CANADIANS have lost their will to live together as one people. The old Canada - a federal state with a deserved reputation for stability, moderation, tolerance, and dullness - is dying. Unable to reconcile the divergent dreams of French-speaking Quebeckers and the English-speaking majority, the Canadian political system has lost the confidence of its citizens.
It may be that a new Canada will emerge, united in a different fashion. But today that hope seems remote. In the past, English- and French-speaking Canadians argued about how to live together. Now the debate is how best to live apart.
Language differences and regional rivalries have triumphed over Canada's sense of national purpose. Perhaps because we live such a comfortable, coddled life at the edge of the American economic and military empire, we have come to the bizarre conclusion that our acts of political self-mutilation have no consequences.

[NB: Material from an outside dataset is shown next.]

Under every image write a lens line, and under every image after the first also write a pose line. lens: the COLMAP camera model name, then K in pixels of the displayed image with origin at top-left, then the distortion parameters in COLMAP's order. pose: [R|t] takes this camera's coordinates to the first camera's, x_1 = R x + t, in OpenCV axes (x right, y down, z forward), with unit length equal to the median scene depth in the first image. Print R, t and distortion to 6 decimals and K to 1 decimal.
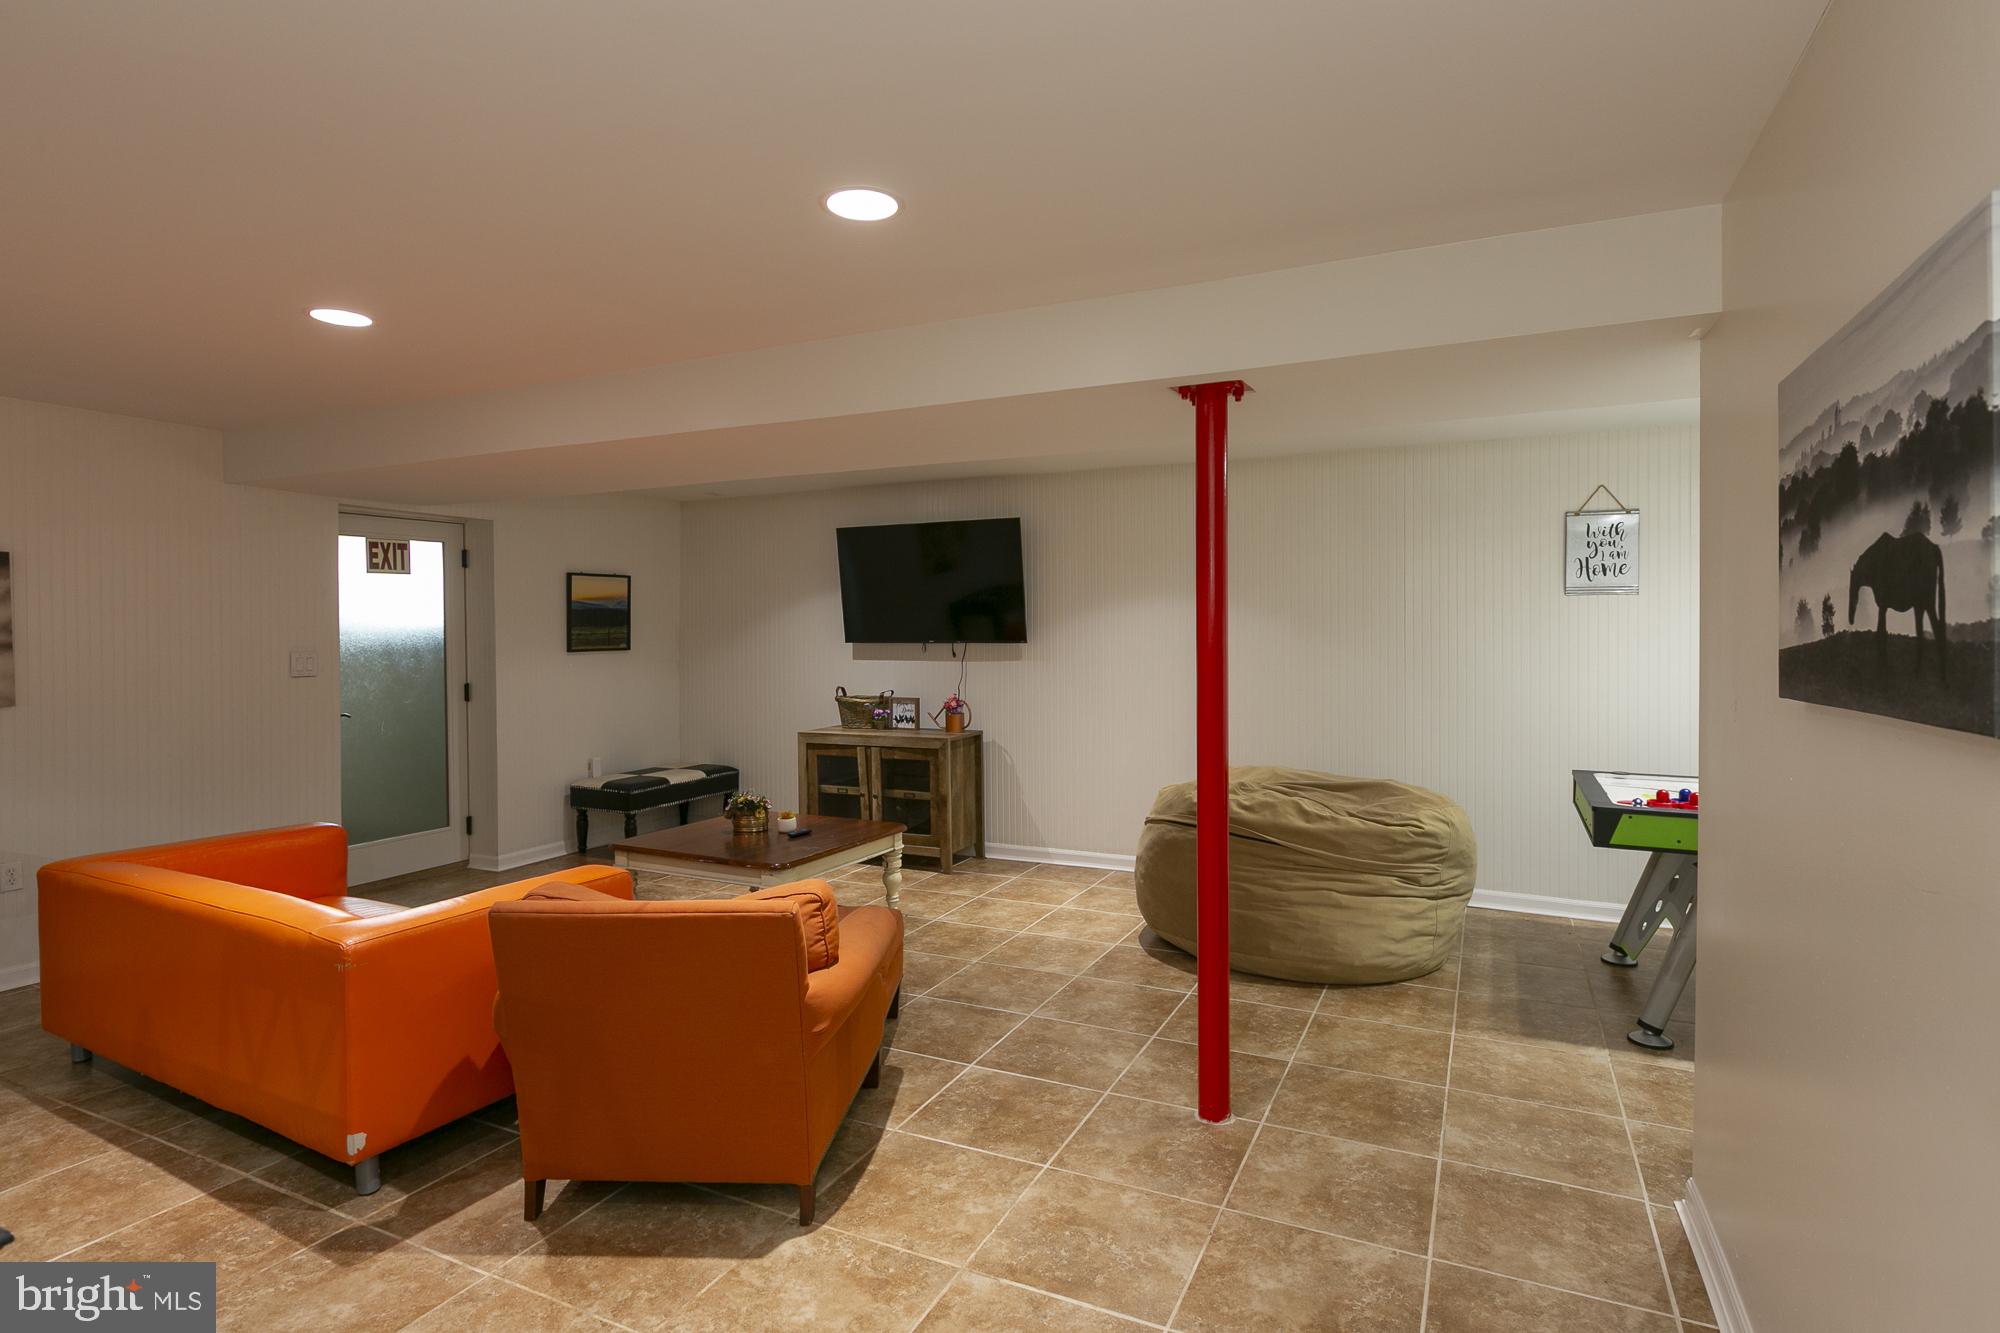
lens RADIAL K [[1011.0, 0, 1010.2], [0, 1011.0, 641.9], [0, 0, 1]] dist [-0.008229, 0.006945]
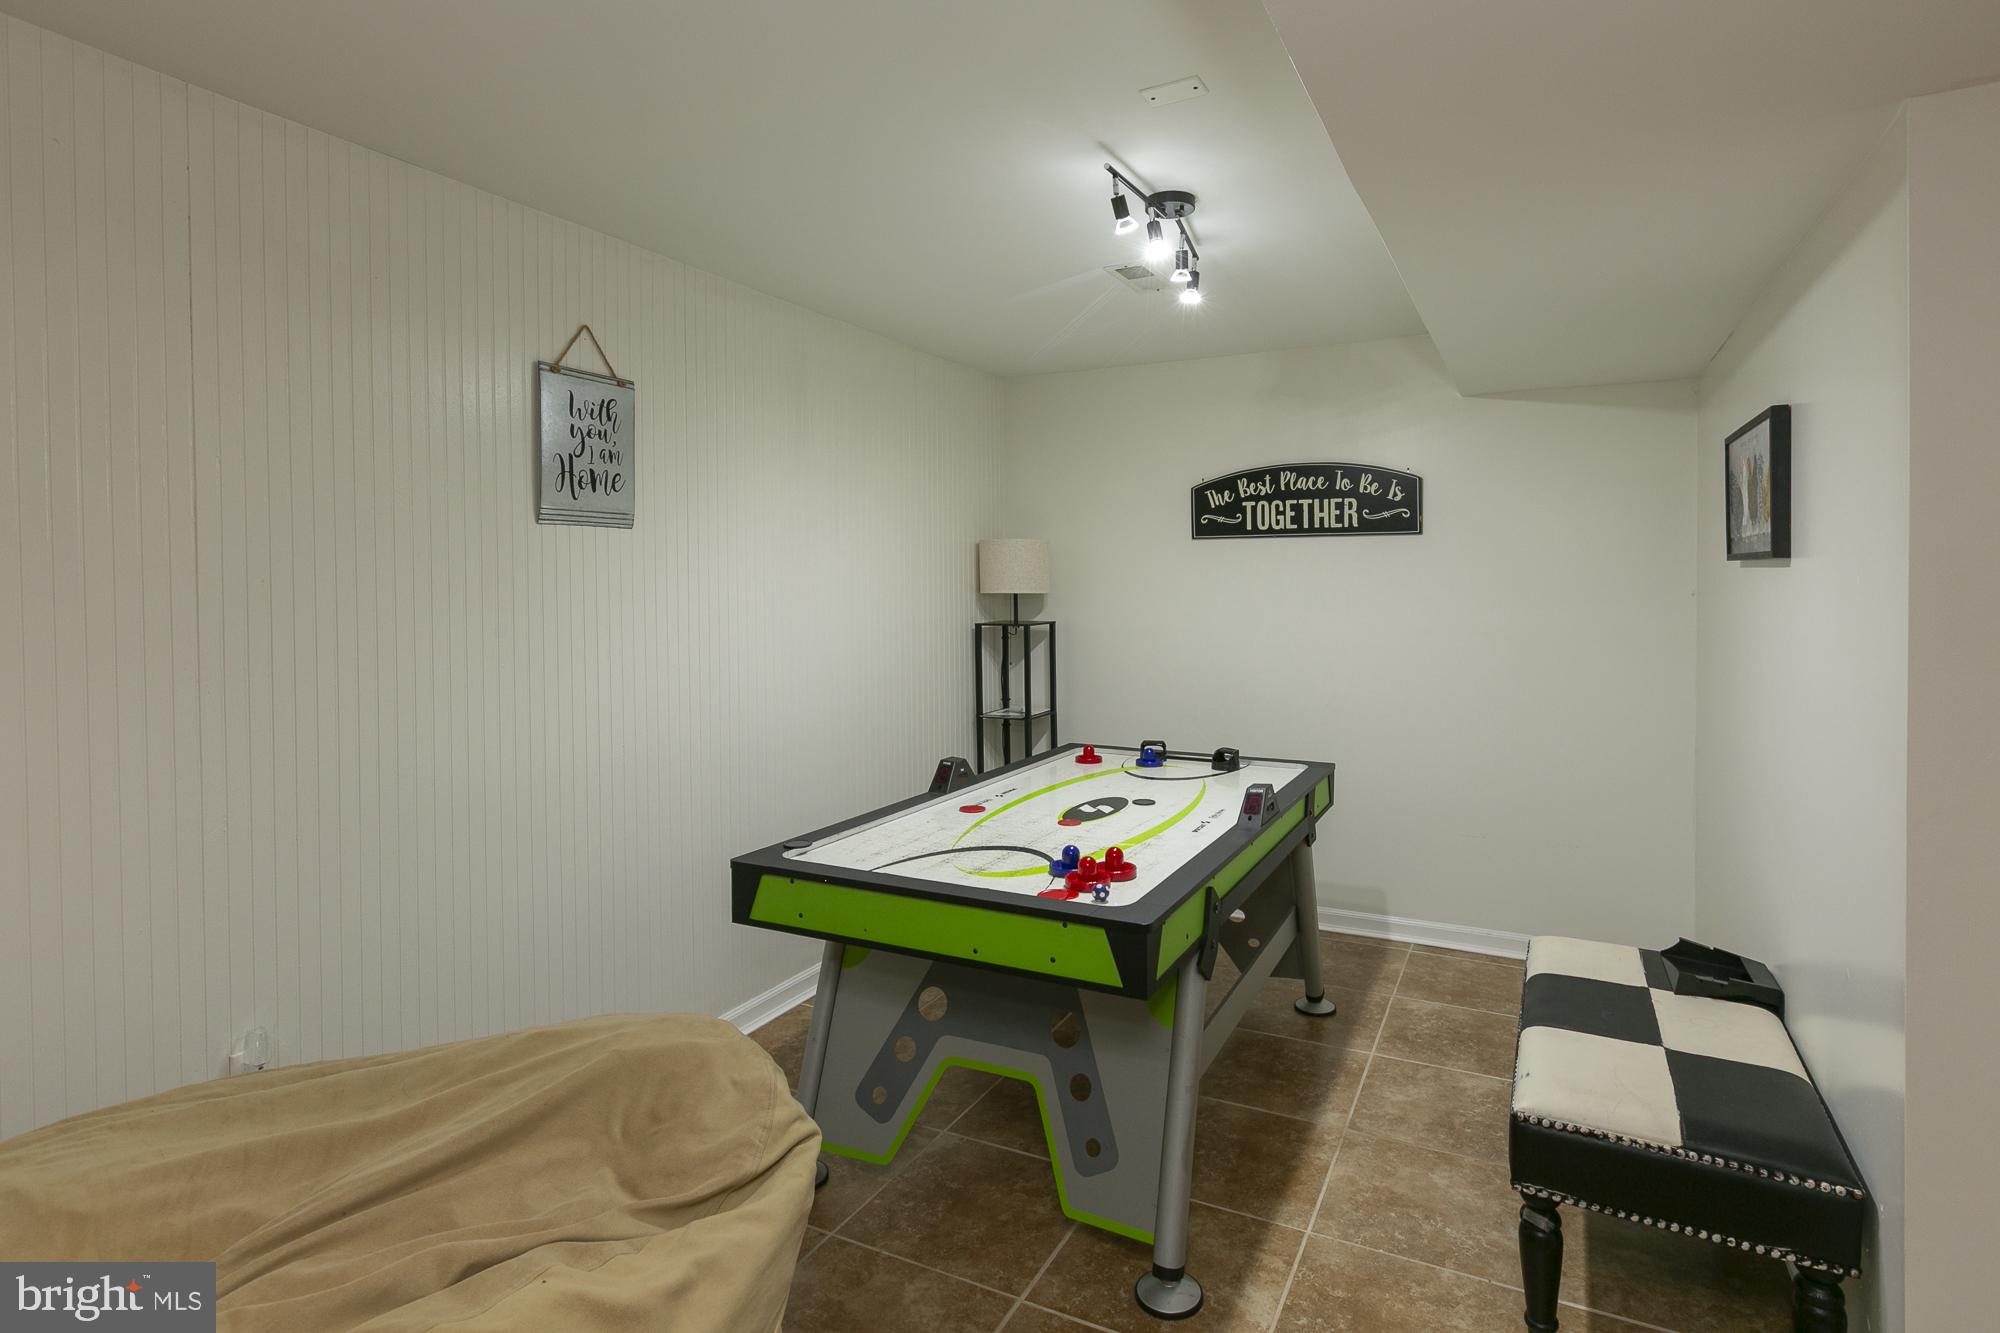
lens RADIAL K [[1011.0, 0, 1039.3], [0, 1011.0, 596.5], [0, 0, 1]] dist [-0.008229, 0.006945]
pose [[0.020933, -0.015198, 0.999665, 0.042506], [0.019555, 0.999699, 0.014789, -0.012023], [-0.999590, 0.019239, 0.021224, 0.748942]]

The inability to bridge the divide between language groups and regions has bedeviled Canada for decades. And the frequency and severity of our political crises have been increasing since the 1960s. What distinguishes today's troubles from times past is that most Canadians have lost patience and look forward to divorce.
At the least, Canada seems destined to become one-and-a-half countries. The challenge for Canadians - failing a reconciliation - is to reach an arrangement that is politically stable, economically viable, and satisfying enough to prevent bitter negotiations. It won't be easy.
Beneath the placid surface of wordy constitutional proposals and counter offers lurks a profound sense of hurt, even betrayal. French-speaking Quebeckers feel that English Canadians haven't given them the political tools they need to keep their language and culture alive. They say they are being driven out of Canada by mean-spirited English Canadians.